Stored data entries:
● ● ●
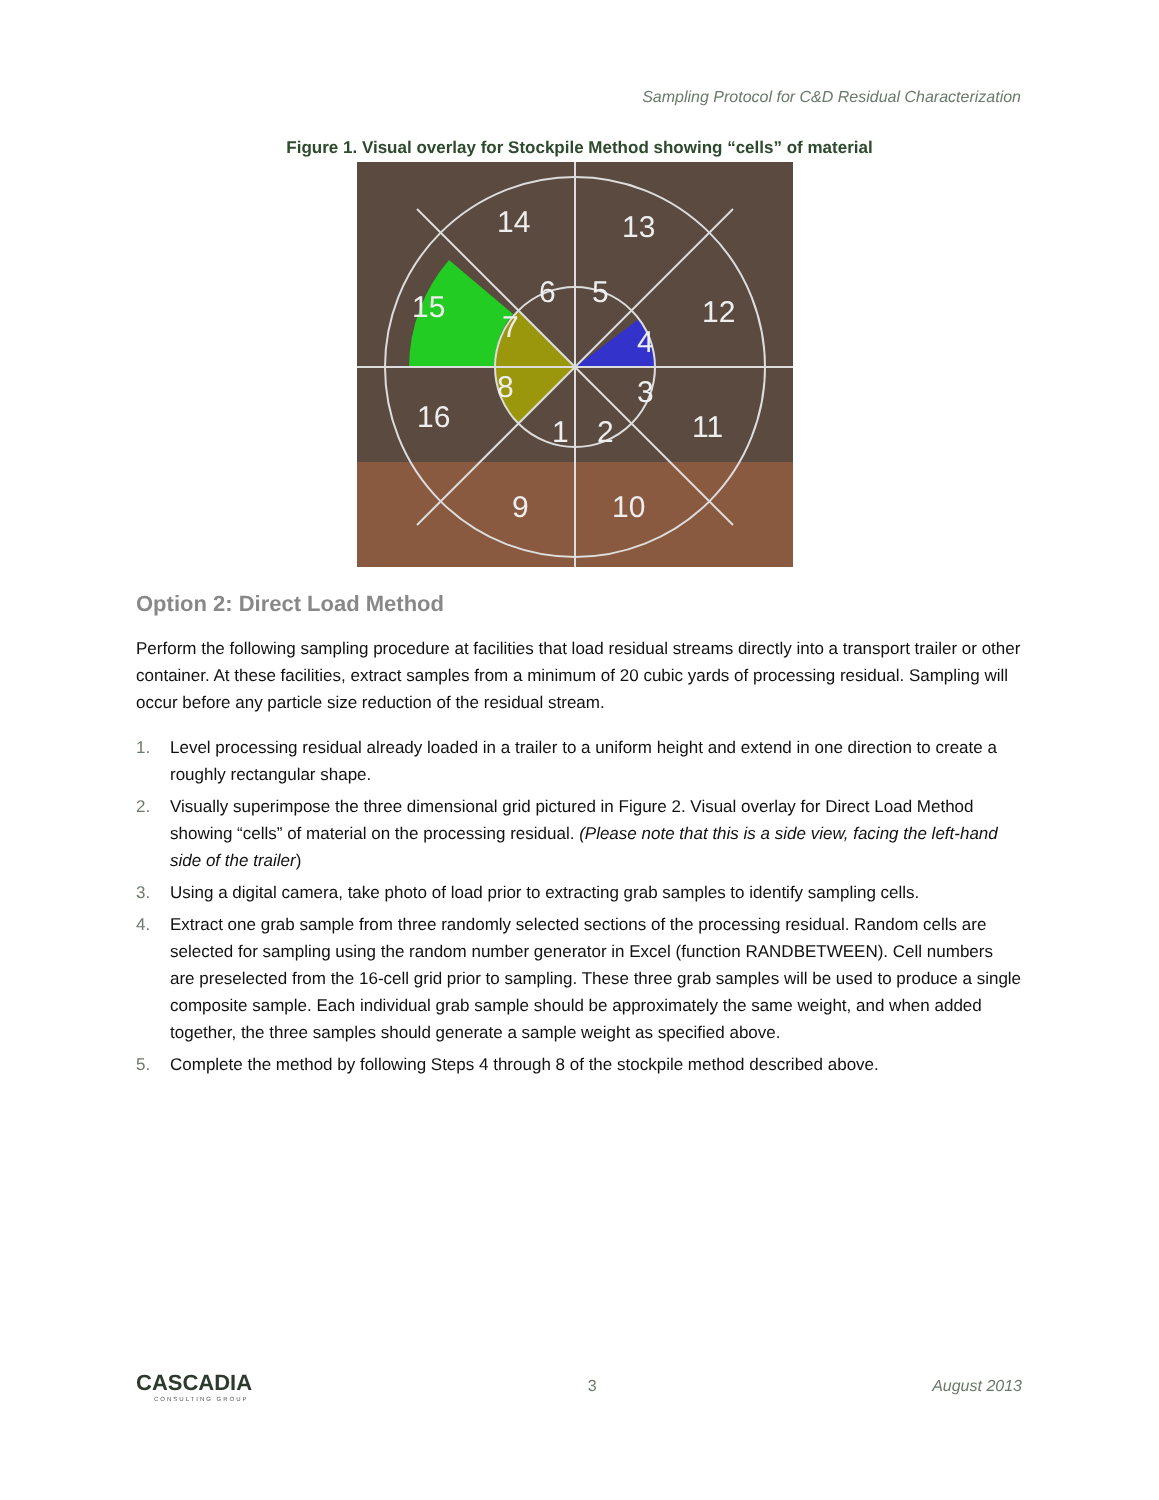Sampling Protocol for C&D Residual Characterization
Figure 1. Visual overlay for Stockpile Method showing “cells” of material
1
2
3
4
5
6
7
8
9
10
11
12
13
14
15
16
Option 2: Direct Load Method
Perform the following sampling procedure at facilities that load residual streams directly into a transport trailer or other container. At these facilities, extract samples from a minimum of 20 cubic yards of processing residual. Sampling will occur before any particle size reduction of the residual stream.
1. Level processing residual already loaded in a trailer to a uniform height and extend in one direction to create a roughly rectangular shape.
2. Visually superimpose the three dimensional grid pictured in Figure 2. Visual overlay for Direct Load Method showing “cells” of material on the processing residual. (Please note that this is a side view, facing the left-hand side of the trailer)
3. Using a digital camera, take photo of load prior to extracting grab samples to identify sampling cells.
4. Extract one grab sample from three randomly selected sections of the processing residual. Random cells are selected for sampling using the random number generator in Excel (function RANDBETWEEN). Cell numbers are preselected from the 16-cell grid prior to sampling. These three grab samples will be used to produce a single composite sample. Each individual grab sample should be approximately the same weight, and when added together, the three samples should generate a sample weight as specified above.
5. Complete the method by following Steps 4 through 8 of the stockpile method described above.
CASCADIA
CONSULTING GROUP
3 August 2013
● ● ●
Return, with no change at all, every line in the entries above from the line containing "1. Level processing" through the line containing "3. Using a digital".

1. Level processing residual already loaded in a trailer to a uniform height and extend in one direction to create a roughly rectangular shape.
2. Visually superimpose the three dimensional grid pictured in Figure 2. Visual overlay for Direct Load Method showing “cells” of material on the processing residual. (Please note that this is a side view, facing the left-hand side of the trailer)
3. Using a digital camera, take photo of load prior to extracting grab samples to identify sampling cells.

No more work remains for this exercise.